La dette a joué un rôle essentiel dans l’occupation du Maroc et, ensuite, dans la pérennisation d’une certaine tutelle économique…
Àl’époque de la colonisation, la dette n’était pas seulement un moyen détourné de conquérir de nouveaux territoires, en fournissant un prétexte idéal à une intervention militaire. Elle était également la voie par laquelle les Occidentaux affirmaient leur supériorité morale et légitimaient leur domination politique à long terme. La dette est simultanément la concrétisation financière des inégalités entre nations et la justification morale de leur perpétuation. La notion de dette est également imprégnée d’une indéniable dimension morale. D’un point de vue anthropologique, une dette est avant tout une relation sociale et une obligation morale entre individus. Quand cette obligation morale devient une promesse quantifiable calculée selon un échéancier précis, elle atteint la dignité de celui qui ne peut honorer sa dette. L’incapacité de rembourser une dette est considérée comme une faute morale, ce qui légitime implicitement toute action entreprise par le créancier pour recouvrer ses crédits. La forme la plus extrême d’endettement est de fait l’esclavage: l’impossibilité d’honorer l’obligation morale du remboursement de la dette mène à la perte du bien le plus précieux que puisse posséder un individu, sa liberté…

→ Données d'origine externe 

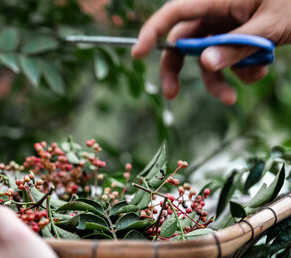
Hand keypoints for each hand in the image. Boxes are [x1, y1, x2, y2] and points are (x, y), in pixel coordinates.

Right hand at [132, 0, 290, 104]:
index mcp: (218, 0)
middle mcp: (217, 12)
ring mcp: (228, 26)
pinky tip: (262, 69)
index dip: (152, 31)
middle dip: (177, 70)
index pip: (174, 13)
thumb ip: (236, 46)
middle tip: (172, 95)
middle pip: (183, 42)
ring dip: (217, 81)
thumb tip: (206, 63)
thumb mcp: (269, 26)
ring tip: (232, 98)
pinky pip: (229, 59)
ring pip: (207, 58)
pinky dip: (241, 71)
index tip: (137, 54)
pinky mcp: (239, 38)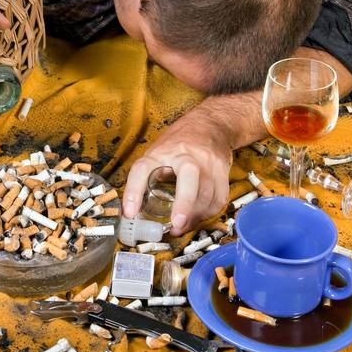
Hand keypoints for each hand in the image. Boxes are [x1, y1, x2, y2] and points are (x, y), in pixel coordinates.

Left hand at [123, 116, 231, 234]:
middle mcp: (185, 153)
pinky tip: (198, 216)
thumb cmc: (179, 142)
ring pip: (206, 191)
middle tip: (177, 223)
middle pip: (188, 173)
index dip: (134, 191)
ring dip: (194, 215)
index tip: (130, 212)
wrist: (210, 125)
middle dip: (184, 201)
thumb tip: (137, 211)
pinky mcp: (222, 171)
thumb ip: (149, 178)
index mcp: (162, 151)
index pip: (143, 168)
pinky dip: (207, 213)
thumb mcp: (158, 152)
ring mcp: (206, 161)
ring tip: (181, 226)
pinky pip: (218, 198)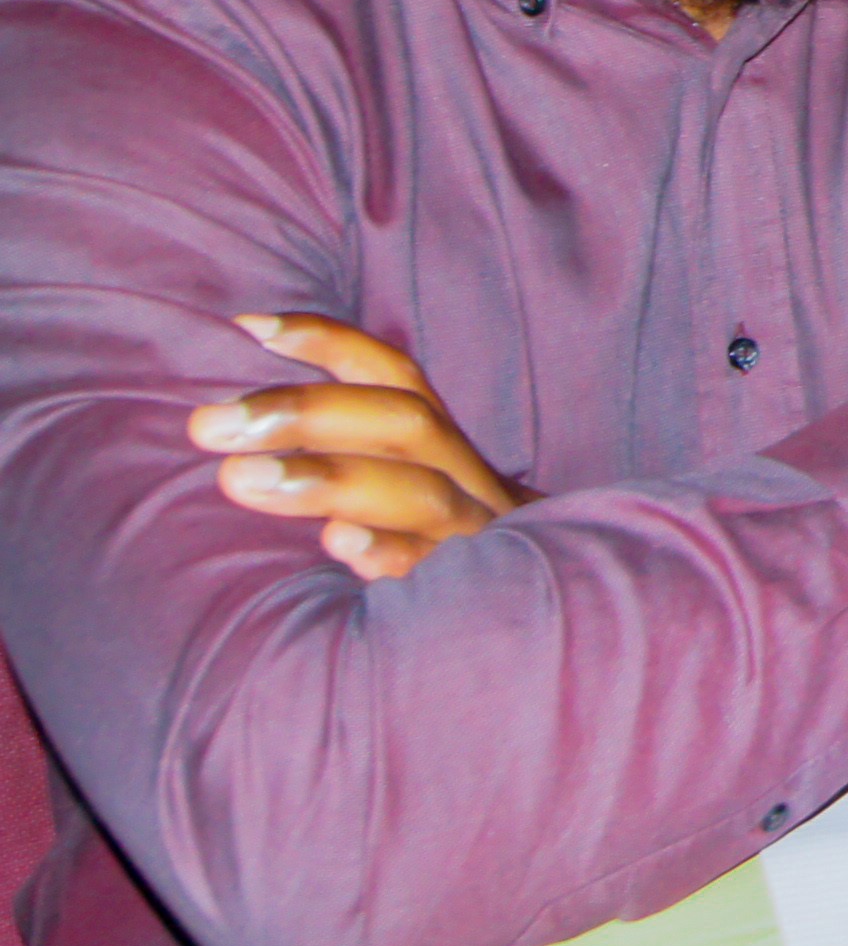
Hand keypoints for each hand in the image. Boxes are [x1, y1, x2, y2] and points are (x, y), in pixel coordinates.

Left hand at [189, 315, 536, 582]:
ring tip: (240, 478)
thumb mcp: (400, 485)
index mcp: (440, 443)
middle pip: (406, 423)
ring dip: (329, 478)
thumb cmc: (428, 544)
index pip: (393, 374)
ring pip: (419, 492)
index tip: (247, 328)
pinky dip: (389, 553)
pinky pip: (437, 570)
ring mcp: (471, 535)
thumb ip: (346, 449)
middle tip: (209, 425)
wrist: (541, 617)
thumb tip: (241, 409)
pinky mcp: (472, 593)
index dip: (328, 343)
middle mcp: (464, 477)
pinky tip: (337, 543)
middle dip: (307, 414)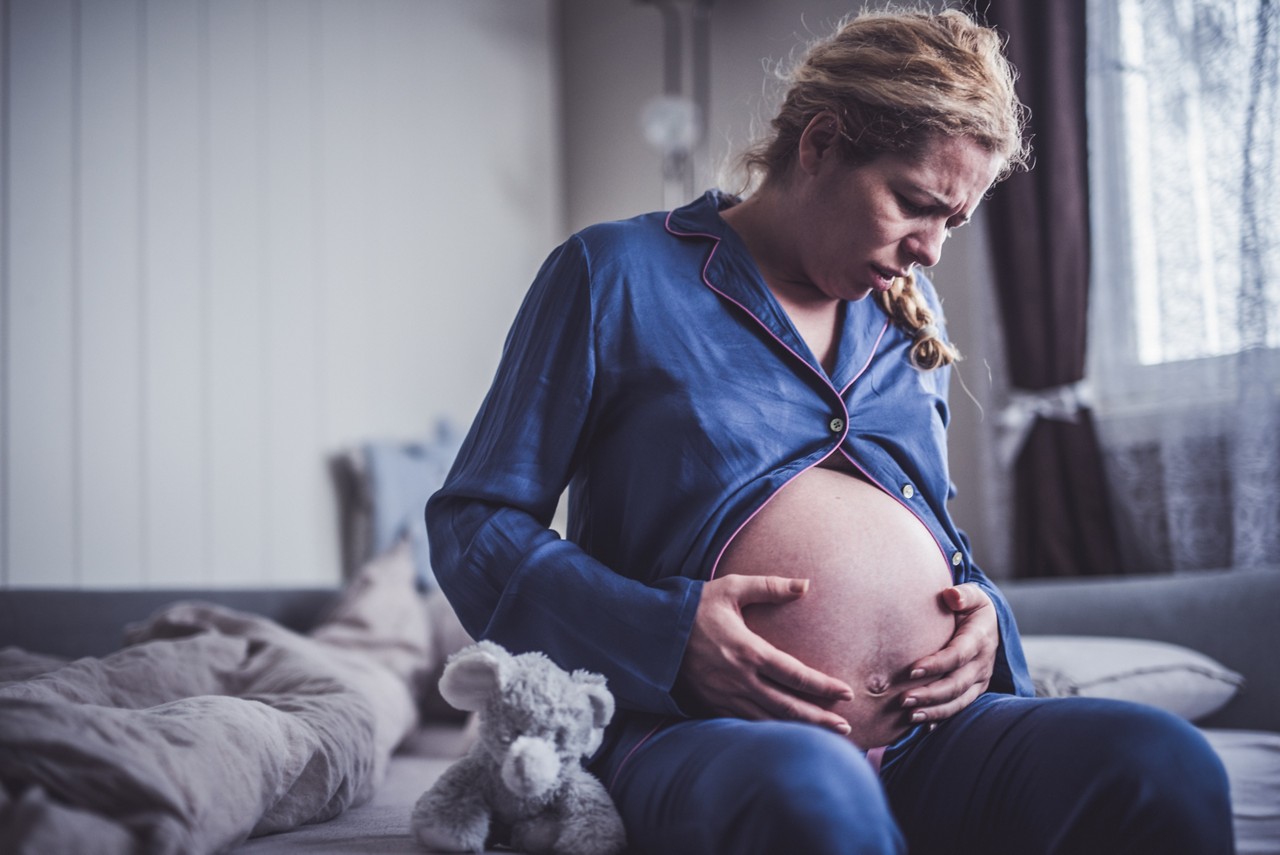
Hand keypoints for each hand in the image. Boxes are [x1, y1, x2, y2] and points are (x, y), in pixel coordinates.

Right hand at [675, 575, 854, 734]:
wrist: (653, 632)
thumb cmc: (695, 607)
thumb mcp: (731, 588)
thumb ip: (769, 587)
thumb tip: (805, 584)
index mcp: (748, 651)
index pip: (794, 674)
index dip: (823, 686)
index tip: (847, 693)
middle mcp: (740, 679)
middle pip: (787, 706)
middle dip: (819, 719)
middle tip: (845, 727)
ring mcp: (725, 696)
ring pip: (768, 721)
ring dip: (798, 731)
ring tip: (825, 737)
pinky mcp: (712, 705)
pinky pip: (746, 724)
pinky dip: (770, 733)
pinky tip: (786, 736)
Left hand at [898, 583, 996, 724]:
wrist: (990, 624)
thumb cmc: (971, 607)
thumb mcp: (973, 595)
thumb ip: (963, 595)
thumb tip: (951, 595)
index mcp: (979, 639)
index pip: (958, 655)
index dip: (936, 664)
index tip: (911, 670)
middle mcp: (981, 664)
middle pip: (956, 684)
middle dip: (930, 694)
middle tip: (903, 699)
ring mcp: (979, 680)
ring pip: (958, 701)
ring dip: (934, 710)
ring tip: (909, 715)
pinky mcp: (974, 690)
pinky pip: (958, 708)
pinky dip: (941, 718)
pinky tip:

La dette publique est un objet éminemment politique, dont l’attribut essentiel est sa dimension publique. Un État ne s’endette pas de la même façon qu’un individu privé : la dette publique est la dette d’une communauté politique prise comme un tout. Elle est dès lors singularisée par sa permanence dans le temps et ne dépend en aucun cas du sort d’individus privés.